Dennis Drazin, who advises the horseman’s organization that runs New Jersey’s Monmouth Park, listed as the No. 6 “worst deadbeat” by the Guild, was more blunt.
“Terry is full of BS,” Drazin said. “He tried to shake Monmouth down for contributions for media rights. New Jersey provides some of the best jockey benefits in the country. Our workers’ compensation program is among the best without caps like other states.
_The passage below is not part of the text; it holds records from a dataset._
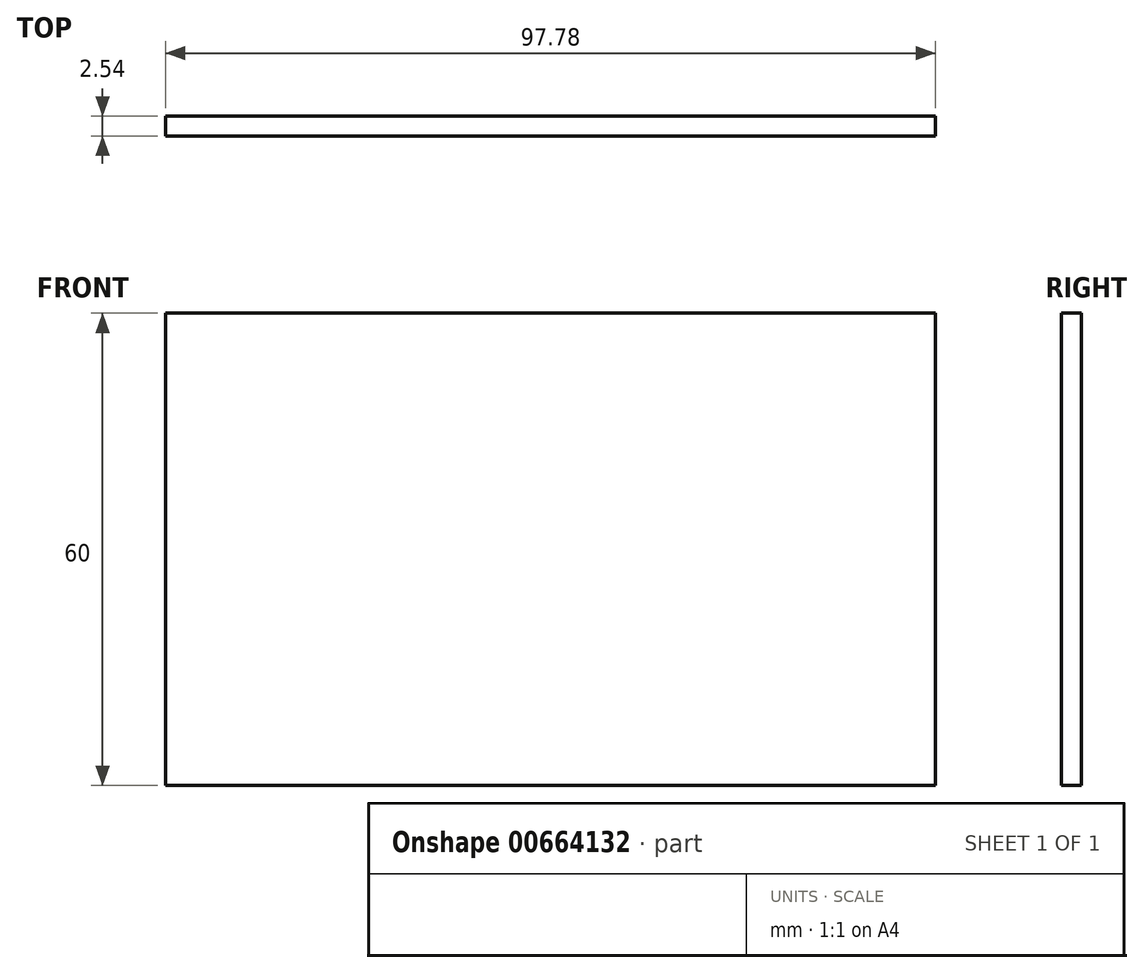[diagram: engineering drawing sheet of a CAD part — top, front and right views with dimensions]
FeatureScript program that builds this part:
annotation { "Feature Type Name" : "Feature", "Feature Type Description" : "" }
export const myFeature = defineFeature(function(context is Context, id is Id, definition is map)
    precondition{}
    {
        {
            var Q0;
            Q0=qCreatedBy(makeId("Front.planeOp"),FACE);
            var sketch = newSketch(context, id + "F0", { "sketchPlane" : qUnion([Q0])});
            skLineSegment(sketch, "E0", {"start": v(-97.78, 0) * mm, "end": v(0, 0) * mm});
            skLineSegment(sketch, "E1", {"start": v(-97.78, 0) * mm, "end": v(-97.78, 60) * mm});
            skLineSegment(sketch, "E2", {"start": v(-97.78, 60) * mm, "end": v(0, 60) * mm});
            skLineSegment(sketch, "E3", {"start": v(0, 60) * mm, "end": v(0, 0) * mm});
            skLineSegment(sketch, "E4", {"start": v(-62.18, -3.71) * mm, "end": v(-82.12, -32.25) * mm});
            skLineSegment(sketch, "E5", {"start": v(-62.18, -3.71) * mm, "end": v(-43.67, -32.25) * mm});
            skSolve(sketch);
        }
        {
            var Q0;
            Q0=makeQuery(id+"F0.imprint","IMPRINT",FACE,{"disambiguationData":[TD([[makeQuery(id+"F0.imprint","IMPRINT",EDGE,{"derivedFrom":sQuery(id+"F0.wireOp",EDGE,"E0")}),1.0]])]});
            extrude(context, id + "F1", {"entities" : qUnion([Q0]), "depth" : 2.54 * mm, "offsetDistance" : 25.4 * mm});
        }
    });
We traded off media rights years ago for a $150,000 per year jockey health insurance program which Dr. (Angelo) Chinnici, our track medical director, administrated and complained about some charges the Guild tried to charge.
“Monmouth horsemen voluntarily paid a higher $100 mount fee in some categories than Kentucky tracks. We cover our jockeys. During the meeting, Terry refused to pass on other contributions to New Jersey jockeys, insisting on keeping at least half for the Guild when we wanted to give 100% to our NJ jockeys and instead we bought an ambulance to add additional direct benefit.
“He also refused to let our insurance consultant sit in on the meeting to explain the extent of coverages we pay for our jockeys. I could go on, but Terry has now made himself persona non grata at Monmouth Park. He should be ashamed for not telling the truth about NJ benefits for our jockeys. We care about our jockeys and protect them.”
There was a time in the pre-Gertmenian era when TRA racetracks and the Jockeys’ Guild worked together in a respectful and collaborative fashion. Too bad Dale Carnegie isn’t around to bring them back together.